8. Стиг Дагерман. Остров обреченных
Издательство Ивана Лимбаха, 2021 (пер. Н. Пресс)
Семеро персонажей попадают в кораблекрушение и оказываются на необитаемом острове, откуда обречены никогда не выбраться. Клочок суши, расположенный непонятно где (вся топонимика – если есть – выдумана), населяют слепые птицы, огромные неповоротливые ящерицы, у берегов вроде бы плавает большая страшная рыбина. Пять именованных мужчин и две безымянные женщины будут неумело выживать, вернее наоборот – делать все возможное, чтобы усугубить свое положение.
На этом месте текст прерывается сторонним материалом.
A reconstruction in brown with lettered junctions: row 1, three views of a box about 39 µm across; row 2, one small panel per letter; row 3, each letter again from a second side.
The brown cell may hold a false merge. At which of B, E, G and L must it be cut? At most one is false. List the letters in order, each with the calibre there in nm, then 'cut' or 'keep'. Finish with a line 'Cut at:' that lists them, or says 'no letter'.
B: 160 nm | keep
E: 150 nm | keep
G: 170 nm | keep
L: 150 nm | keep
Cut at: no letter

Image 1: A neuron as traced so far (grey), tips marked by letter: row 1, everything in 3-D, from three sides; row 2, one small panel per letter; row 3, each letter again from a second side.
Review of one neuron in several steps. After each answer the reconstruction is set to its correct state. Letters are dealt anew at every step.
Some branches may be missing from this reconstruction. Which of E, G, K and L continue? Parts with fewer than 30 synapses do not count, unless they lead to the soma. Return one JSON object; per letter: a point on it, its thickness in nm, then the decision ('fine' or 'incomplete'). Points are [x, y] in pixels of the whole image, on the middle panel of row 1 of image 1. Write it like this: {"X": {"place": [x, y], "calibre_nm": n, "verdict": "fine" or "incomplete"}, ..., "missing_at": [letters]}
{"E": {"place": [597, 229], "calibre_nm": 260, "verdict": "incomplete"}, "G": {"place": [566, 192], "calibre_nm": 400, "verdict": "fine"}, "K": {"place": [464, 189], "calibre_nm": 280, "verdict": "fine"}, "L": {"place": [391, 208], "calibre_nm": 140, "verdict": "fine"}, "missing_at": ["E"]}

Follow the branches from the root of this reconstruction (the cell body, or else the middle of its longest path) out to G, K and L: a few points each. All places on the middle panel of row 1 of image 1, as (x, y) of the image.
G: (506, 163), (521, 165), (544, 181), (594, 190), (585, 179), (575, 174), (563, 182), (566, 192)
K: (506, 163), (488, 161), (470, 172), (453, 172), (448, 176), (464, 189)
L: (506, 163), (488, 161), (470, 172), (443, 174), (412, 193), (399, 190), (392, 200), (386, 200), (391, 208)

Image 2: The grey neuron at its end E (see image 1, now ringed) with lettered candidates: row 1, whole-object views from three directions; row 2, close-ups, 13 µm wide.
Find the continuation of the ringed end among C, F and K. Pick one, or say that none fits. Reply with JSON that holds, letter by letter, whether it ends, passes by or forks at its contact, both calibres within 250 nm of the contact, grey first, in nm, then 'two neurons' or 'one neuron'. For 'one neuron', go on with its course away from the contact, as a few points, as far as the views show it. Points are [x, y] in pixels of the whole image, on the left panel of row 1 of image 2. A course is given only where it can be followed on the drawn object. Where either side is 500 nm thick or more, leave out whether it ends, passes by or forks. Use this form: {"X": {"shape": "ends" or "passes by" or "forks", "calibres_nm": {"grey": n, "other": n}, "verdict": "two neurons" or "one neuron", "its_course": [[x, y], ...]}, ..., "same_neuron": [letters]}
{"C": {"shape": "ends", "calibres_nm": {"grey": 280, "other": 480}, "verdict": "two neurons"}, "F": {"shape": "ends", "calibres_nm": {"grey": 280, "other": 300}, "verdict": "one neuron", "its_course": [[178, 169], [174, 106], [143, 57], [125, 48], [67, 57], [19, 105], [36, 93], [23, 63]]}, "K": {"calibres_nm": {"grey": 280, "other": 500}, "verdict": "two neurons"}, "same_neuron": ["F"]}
Будут постоянно препираться друг с другом, нелепо прольют питьевую воду, не смогут устроить себе жилища, даже не попытаются приготовить пищи из местных животных. Перед нами мизантропическая притча, антиробинзонада, вроде Lord of Flies, но страшнее, беспощадней, безнадежней. Однако это не единственный ракурс восприятия романа классика шведского модернизма Стига Дагермана.
«Остров обреченных» представляет собой своеобразную аллегорию мира, где каждый из персонажей выступает как определенный архетип или психотип, наделенный универсальными пороками и переживаниями – а может, речь тут о социальных ролях и поведенческих конструктах, лежащих в основе общества. В то же время это пьеса абсурда на материале кровавых достижений XX века (роман вышел в 1946 году), которую можно интерпретировать как изображение глухой преисподней (вроде Play Беккета), где коммуникация нарушена навсегда. При этом логика и устройство нарративной композиции напоминают сновидческие нагромождения, кошмары в духе Eraserhead или даже Линча (особенно галлюциногенный страх перед деторождением у героини, которую зовут Мадам). Также роман можно читать и с точки зрения исследования психологии/психики героев, для чего в первой части подробно рассказывается, кто они, откуда и каким образом попали на злосчастный корабль (все они, кстати говоря, из разных стран, упоминаемых под вымышленными именами). На самом деле «Остров обреченных» – это много чего еще, что по-настоящему трудно уложить в какие-то рамки и жанрово-стилистические закономерности. Благодаря стараниям переводчицы Наталии Пресс шедевр Дагермана бодро заговорил по-русски, добавив в картину европейского модернизма нечто, прежде нам неведомое.